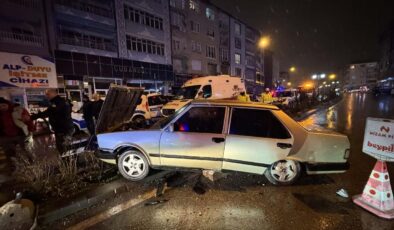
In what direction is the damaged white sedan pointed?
to the viewer's left

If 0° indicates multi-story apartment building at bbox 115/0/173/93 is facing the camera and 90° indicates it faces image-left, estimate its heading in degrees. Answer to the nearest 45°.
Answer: approximately 315°

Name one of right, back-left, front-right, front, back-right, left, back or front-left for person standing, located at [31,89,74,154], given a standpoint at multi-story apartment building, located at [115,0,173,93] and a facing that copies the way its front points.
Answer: front-right

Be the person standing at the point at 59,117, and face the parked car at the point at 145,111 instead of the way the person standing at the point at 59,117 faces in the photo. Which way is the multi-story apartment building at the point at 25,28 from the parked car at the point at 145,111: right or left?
left

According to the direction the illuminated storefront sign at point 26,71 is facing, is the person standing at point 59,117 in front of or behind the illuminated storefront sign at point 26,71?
in front

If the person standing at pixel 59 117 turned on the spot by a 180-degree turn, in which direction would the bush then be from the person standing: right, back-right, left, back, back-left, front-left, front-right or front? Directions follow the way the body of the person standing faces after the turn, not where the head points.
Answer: right

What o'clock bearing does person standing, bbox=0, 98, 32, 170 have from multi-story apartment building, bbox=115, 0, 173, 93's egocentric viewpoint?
The person standing is roughly at 2 o'clock from the multi-story apartment building.

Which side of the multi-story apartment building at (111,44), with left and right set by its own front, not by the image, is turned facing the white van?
front
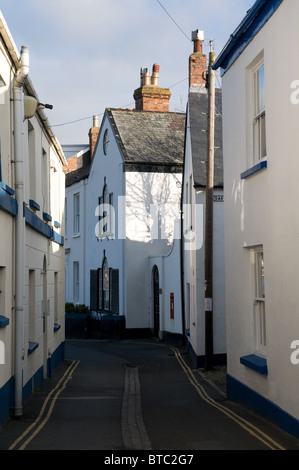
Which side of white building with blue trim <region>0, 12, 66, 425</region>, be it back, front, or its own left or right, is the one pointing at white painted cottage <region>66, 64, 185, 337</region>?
left

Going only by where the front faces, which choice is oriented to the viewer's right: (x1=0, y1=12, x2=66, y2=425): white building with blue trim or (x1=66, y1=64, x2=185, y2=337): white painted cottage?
the white building with blue trim

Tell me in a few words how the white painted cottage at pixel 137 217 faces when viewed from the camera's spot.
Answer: facing the viewer and to the left of the viewer

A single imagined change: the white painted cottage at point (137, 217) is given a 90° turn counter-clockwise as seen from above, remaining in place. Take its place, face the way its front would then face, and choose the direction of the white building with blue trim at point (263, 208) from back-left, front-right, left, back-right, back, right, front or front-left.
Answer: front-right

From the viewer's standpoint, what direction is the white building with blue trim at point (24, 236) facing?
to the viewer's right
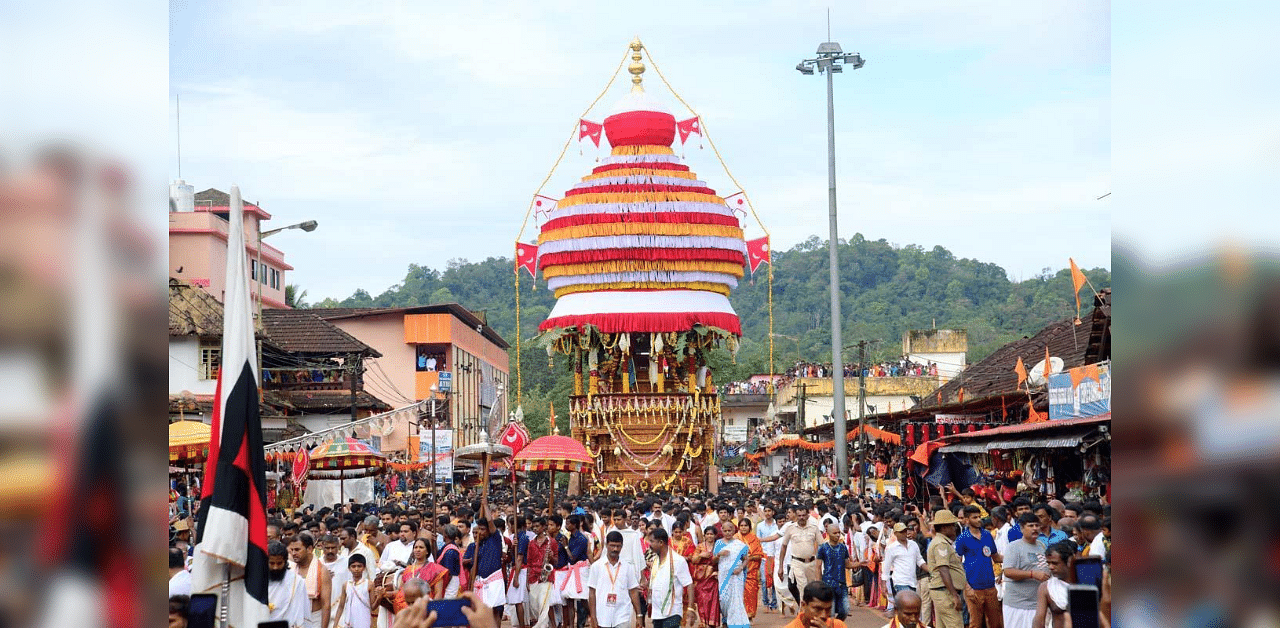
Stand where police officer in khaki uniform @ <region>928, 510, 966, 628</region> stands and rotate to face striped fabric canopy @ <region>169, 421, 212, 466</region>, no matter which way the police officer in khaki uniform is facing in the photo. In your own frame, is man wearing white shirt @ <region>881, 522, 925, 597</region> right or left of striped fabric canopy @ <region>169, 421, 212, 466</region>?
right

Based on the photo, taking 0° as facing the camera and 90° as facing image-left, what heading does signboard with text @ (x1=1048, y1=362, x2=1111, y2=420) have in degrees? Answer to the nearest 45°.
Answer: approximately 45°

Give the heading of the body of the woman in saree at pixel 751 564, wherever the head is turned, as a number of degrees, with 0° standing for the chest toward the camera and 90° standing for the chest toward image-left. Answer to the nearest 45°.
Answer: approximately 0°

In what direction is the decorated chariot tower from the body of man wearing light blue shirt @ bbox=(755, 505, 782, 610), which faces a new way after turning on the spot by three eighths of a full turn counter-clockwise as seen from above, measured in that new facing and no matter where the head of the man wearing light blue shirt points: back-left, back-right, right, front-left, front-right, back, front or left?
front-left

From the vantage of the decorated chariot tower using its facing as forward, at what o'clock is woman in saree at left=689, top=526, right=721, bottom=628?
The woman in saree is roughly at 12 o'clock from the decorated chariot tower.

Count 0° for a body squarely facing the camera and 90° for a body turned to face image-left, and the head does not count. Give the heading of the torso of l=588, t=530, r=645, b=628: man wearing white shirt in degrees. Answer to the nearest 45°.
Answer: approximately 0°

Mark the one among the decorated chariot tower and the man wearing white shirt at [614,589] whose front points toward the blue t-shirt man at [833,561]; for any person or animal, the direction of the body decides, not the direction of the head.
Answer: the decorated chariot tower
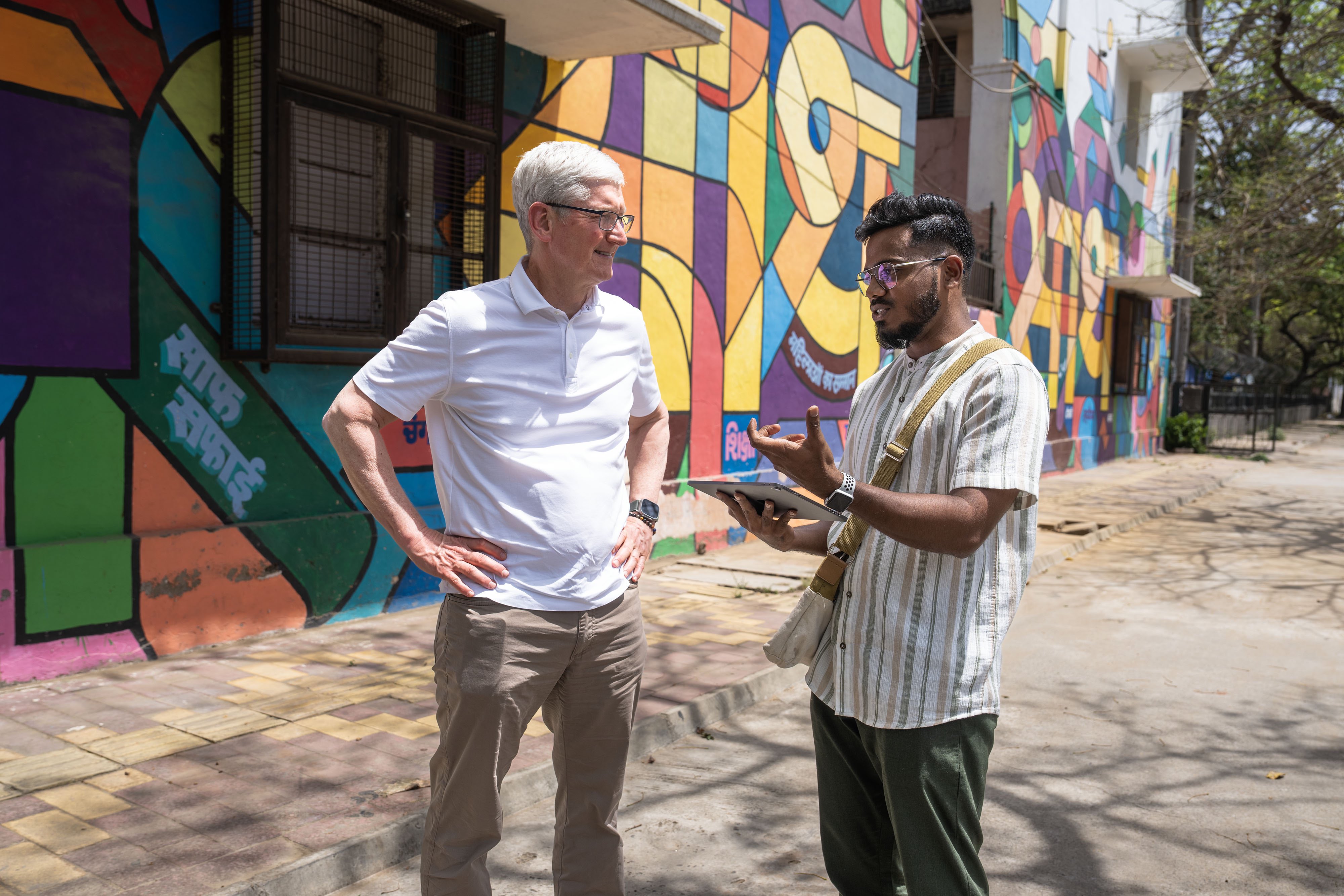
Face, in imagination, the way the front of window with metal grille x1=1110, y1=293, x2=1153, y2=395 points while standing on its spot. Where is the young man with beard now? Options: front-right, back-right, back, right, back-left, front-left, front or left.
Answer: front-right

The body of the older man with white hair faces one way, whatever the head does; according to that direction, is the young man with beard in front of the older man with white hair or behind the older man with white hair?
in front

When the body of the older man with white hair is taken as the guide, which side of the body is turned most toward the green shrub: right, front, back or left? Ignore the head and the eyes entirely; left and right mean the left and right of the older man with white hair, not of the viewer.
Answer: left

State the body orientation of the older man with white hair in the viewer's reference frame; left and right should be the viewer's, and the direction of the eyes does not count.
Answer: facing the viewer and to the right of the viewer

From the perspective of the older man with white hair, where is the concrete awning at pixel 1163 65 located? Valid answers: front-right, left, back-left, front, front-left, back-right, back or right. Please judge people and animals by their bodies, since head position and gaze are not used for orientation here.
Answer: left

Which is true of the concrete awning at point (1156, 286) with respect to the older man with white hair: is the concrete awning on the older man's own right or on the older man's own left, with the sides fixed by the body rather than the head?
on the older man's own left

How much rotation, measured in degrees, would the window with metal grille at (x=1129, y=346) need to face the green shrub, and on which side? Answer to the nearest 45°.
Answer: approximately 135° to its left

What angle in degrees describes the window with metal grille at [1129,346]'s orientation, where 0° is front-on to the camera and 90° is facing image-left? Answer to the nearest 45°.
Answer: approximately 315°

HOW TO COMPLETE THIS TASK> Return every line of the listing above unchanged, omitting the pictures.

SOLUTION FOR THIS PROBLEM>
In what direction is the damaged white sedan pointed?
to the viewer's left

If 0° indicates multi-story apartment building at bbox 115/0/173/93 is facing the camera and 90° indicates it faces image-left, estimate its heading in degrees. Answer to the nearest 45°.
Answer: approximately 315°

Name one of right, back-left, front-right, front, back-right, left, back or front-left for person standing, located at [31,89,74,154], given a standpoint at multi-story apartment building, located at [115,0,173,93] and a facing that copies the way its front points.
Answer: front-right

Be the person standing at the point at 59,117, and face the parked car at the point at 145,111 instead of the way the person standing at the point at 59,117 faces in the photo. Which way is the multi-story apartment building at the point at 25,28 from the parked car at the point at 145,111: right or left?
left

According to the direction the illuminated storefront sign at point 26,71 is facing, is the person standing at point 59,117 in front of or behind the illuminated storefront sign at point 26,71?
in front

If the person standing at pixel 59 117 turned on the spot by a 180-degree turn, in which direction would the bush then be from the person standing: right, back-right, left, back, back-left, front-left, front-right or front? Directions follow the way the body of the person standing faces after the turn, not where the head points.
Answer: right

What o'clock bearing does person standing, bbox=0, 98, 32, 170 have from multi-story apartment building, bbox=115, 0, 173, 93's egocentric viewpoint?
The person standing is roughly at 2 o'clock from the multi-story apartment building.

Which side of the multi-story apartment building at (111,44), with left and right set by its own front, not by the image, is turned facing the white van?
front
Which side of white building with blue trim <region>0, 12, 66, 425</region>, be it back, front, or its own left or right, is the one pointing at white painted cottage <region>66, 64, 185, 337</region>?
left

Going only by where the front faces, which choice is oriented to the viewer's right: (x1=0, y1=12, x2=66, y2=425): white building with blue trim or (x1=66, y1=64, x2=185, y2=337): white painted cottage?
the white building with blue trim

Tell me in a few words how the white painted cottage at pixel 137 217 faces when viewed from the camera's spot.
Answer: facing the viewer and to the left of the viewer

A single imagined change: the white painted cottage at point (137, 217) is given a 90° turn counter-clockwise as seen from above, remaining in place. Take its place, face the way its front would then face, and choose the direction of the white building with blue trim at point (263, 208) from back-left, front-right, left, back-right, back, right, front or front-left.
Answer: front-right

From the viewer's standpoint, what direction is the white building with blue trim at point (24, 236) facing?
to the viewer's right
Stand where police officer in khaki uniform @ <region>928, 510, 966, 628</region> stands and rotate to face striped fabric canopy @ <region>169, 421, 212, 466</region>, no matter which way the police officer in khaki uniform is facing in the photo. In your own frame, is man wearing white shirt @ <region>881, 522, 925, 597</region> right or left of striped fabric canopy @ <region>169, 421, 212, 466</region>?
right

Based on the photo, taking 0° as facing the camera and 90° as facing image-left, what heading does signboard with text @ (x1=1048, y1=362, x2=1111, y2=420) have in degrees? Answer to the nearest 45°.
Answer: approximately 45°

Give the heading of the body of the woman in saree at pixel 751 564, wherever the head is turned, as a number of degrees, with 0° standing for the chest toward the camera and 90° standing for the chest toward image-left. Answer to the nearest 45°.
Answer: approximately 0°

In what direction is the decorated chariot tower from the body of man wearing light blue shirt @ bbox=(755, 505, 782, 610), which faces a new way after turning on the spot by three eighths of a full turn counter-clockwise as seen from above, measured in that new facing and no matter where the head of the man wearing light blue shirt points: back-left, back-right, right, front-left, front-right, back, front or left?
front-left

From the vantage of the decorated chariot tower using its facing as forward, at what o'clock is woman in saree at left=689, top=526, right=721, bottom=628?
The woman in saree is roughly at 12 o'clock from the decorated chariot tower.

Count 0° for a body squarely facing the camera and 90° for a body turned to face image-left, and the head does not count. Give the heading of the torso of l=588, t=530, r=645, b=628: man wearing white shirt in degrees. Answer to the nearest 45°.
Answer: approximately 0°

Mark the one among the decorated chariot tower and the man wearing white shirt at [614,589] whose front points toward the blue t-shirt man at [833,561]; for any person or animal, the direction of the body decides, not the direction of the head.
Answer: the decorated chariot tower
Face, in imagination, the way the front of window with metal grille x1=1110, y1=293, x2=1153, y2=395 points while standing on its spot. Where is the young man with beard now? Options: front-right, back-right, back, right, back-left, front-left, front or left.
Answer: front-right

The body of the older man with white hair faces one way, whatever the head does; according to that direction, is the young man with beard in front of the older man with white hair or behind the older man with white hair?
in front

When the body of the older man with white hair is taken as the guide, which side of the body is turned most toward the green shrub: right, front, back or left? Ignore the head and the eyes entirely; left and right mean the left and right of the older man with white hair, not of the viewer.
Answer: left

State the body orientation of the older man with white hair in the viewer's reference frame; left and right should be the viewer's, and the direction of the eyes does not count.
Answer: facing the viewer and to the right of the viewer

From the perspective of the older man with white hair, where is the concrete awning at pixel 1163 65 located? Valid answers: front-right, left, back-left, front, front-left, back-right, back or right. Please judge people and animals by their bodies, since head position and gaze are not used for orientation here.
Answer: left

Which is true of the concrete awning at point (1156, 286) with respect to the older man with white hair: is the concrete awning on the older man's own right or on the older man's own left, with the sides fixed by the body rather than the head?
on the older man's own left

How much rotation, measured in degrees, would the window with metal grille at (x=1129, y=346) need to face the green shrub, and on which side? Answer to the nearest 45°.
Answer: approximately 135° to its left

What angle in degrees describes the window with metal grille at [1129,346]'s orientation, where 0° is front-on to the camera and 90° is facing image-left? Answer to the nearest 45°.
Answer: approximately 315°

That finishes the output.